-- ИСХОДНЫЙ ТЕКСТ --

****************

Ласки женщины - вечная грусть

Валерия Шубина
         
           (О повести Демидова «На перекрестке невольничьих  путей»)
    
В отличие от рассказа «Оборванный дуэт»  любовные отношения в других произведениях Демидова имеют более реальный характер. Ведущая сюжетная роль в них принадлежит женщине. Инициативность отличает всех героинь: интеллигентных, блатных и ни тех, ни других, а просто чувственных, живущих страстью, про кого  в графе:  «причина ареста» значится: «член семьи врага народа». Мужчина, даже если он по складу характера рыцарь,  вынужден опуститься до уровня невольника и подчиниться. Социальная среда преобразует его страсть в чувство вины, страх мешает активной цели. Холод – природная форма жестокости усиливает подневольное состояние.               

Всё холодно и безжалостно, как в романе Мазоха «Венера в мехах».  Казалось бы, где как не здесь, явиться аллегорической ледниковой Венере с кнутом в руках! Но нет, Венера, написанная Демидовым,  преисполнена нежности и  человеческой теплоты. Она жаждет ответного чувства именно здесь, конкретно на Колыме, на островах в дельте реки, где летом «ландшафты напоминают… грустную улыбку безнадежно больного, когда ему становится лучше».  И на ней не меха, а бушлат и шапка-ежовка.  И ей всё равно, что она подрывает основы колымских законов, которые запрещают всё человеческое.

****************

-- ВЫБРАННЫЕ ЗАПИСИ --
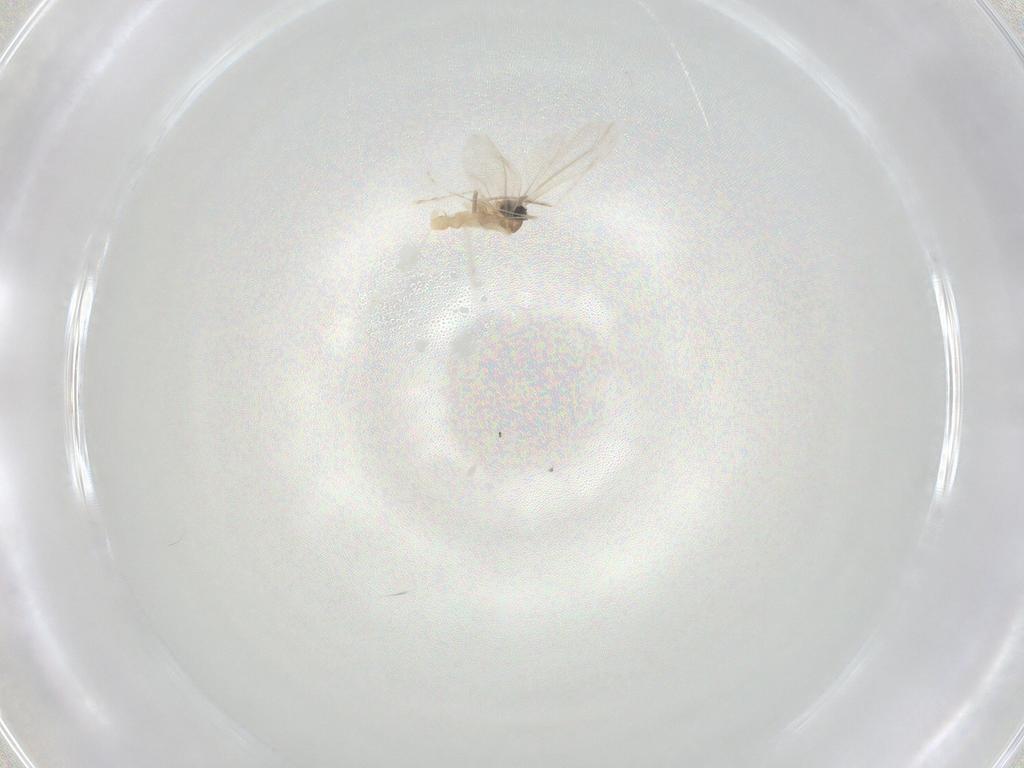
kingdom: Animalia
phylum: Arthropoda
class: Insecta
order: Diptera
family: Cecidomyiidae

****************

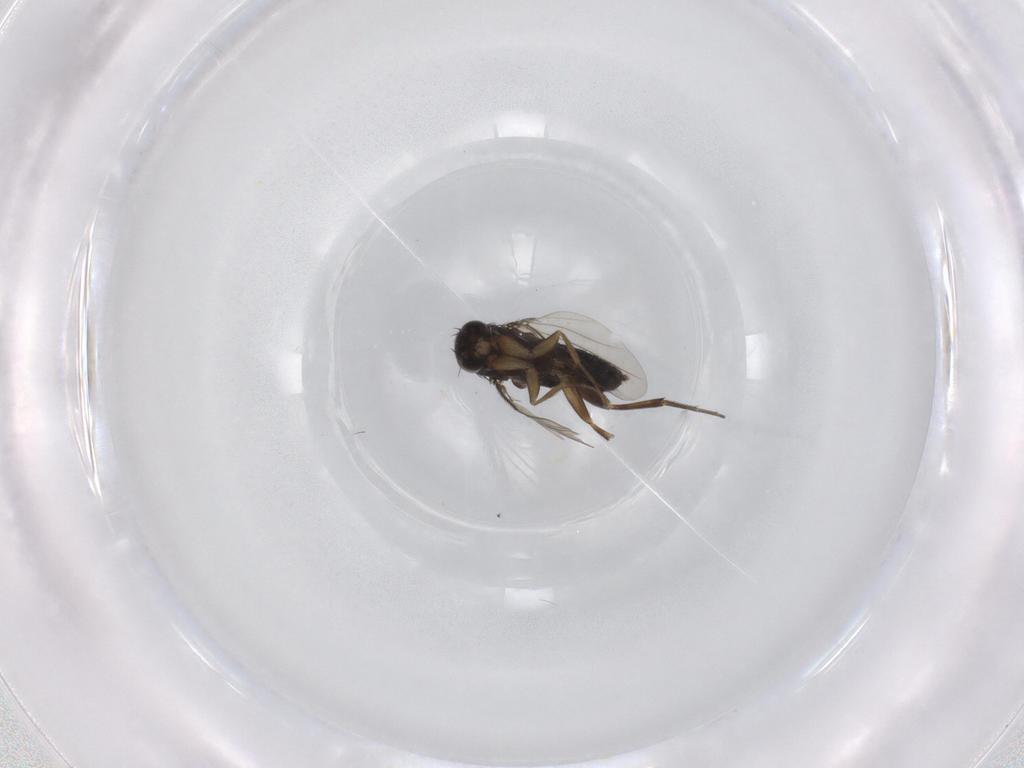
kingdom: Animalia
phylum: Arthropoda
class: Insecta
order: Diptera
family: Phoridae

****************

-- ЧАСТИ УПРАЖНЕНИЯ --
**a.** Перепишите дословно отрезок текста о повести Демидова от «Всё холодно и» до «запрещают всё человеческое.» включительно.
**b.** Подхватите текст о повести Демидова и продолжите его с того места, где он заканчивается.
Записи представляют собой отдельный материал.

-- ИТОГОВЫЕ РЕЗУЛЬТАТЫ --
**a.**
Всё холодно и безжалостно, как в романе Мазоха «Венера в мехах».  Казалось бы, где как не здесь, явиться аллегорической ледниковой Венере с кнутом в руках! Но нет, Венера, написанная Демидовым,  преисполнена нежности и  человеческой теплоты. Она жаждет ответного чувства именно здесь, конкретно на Колыме, на островах в дельте реки, где летом «ландшафты напоминают… грустную улыбку безнадежно больного, когда ему становится лучше».  И на ней не меха, а бушлат и шапка-ежовка.  И ей всё равно, что она подрывает основы колымских законов, которые запрещают всё человеческое.

**b.**
    
В повести  «На перекрестках невольничьих путей»  аллегорическую Венеру зовут Юлия.  Это имя в русской транскрипции намекает на шекспировскую героиню Джульетту.  Как некогда, в романах галантного века, где любовная идиллия происходит в какой-нибудь Аркадии, так и у Демидова она переносится в колымскую пасторальную местность, на острова. Правда, архетипическая модель – «Отплытие на остров Киферу» -  объясняется заготовкой сена, а не изысками рококо в духе Антуана Ватто. Обзаведенная приметами лагерной жизни, идиллия представляется уже чем-то другим, даже не Телемским аббатством Рабле, которое на радостях поминает главный герой.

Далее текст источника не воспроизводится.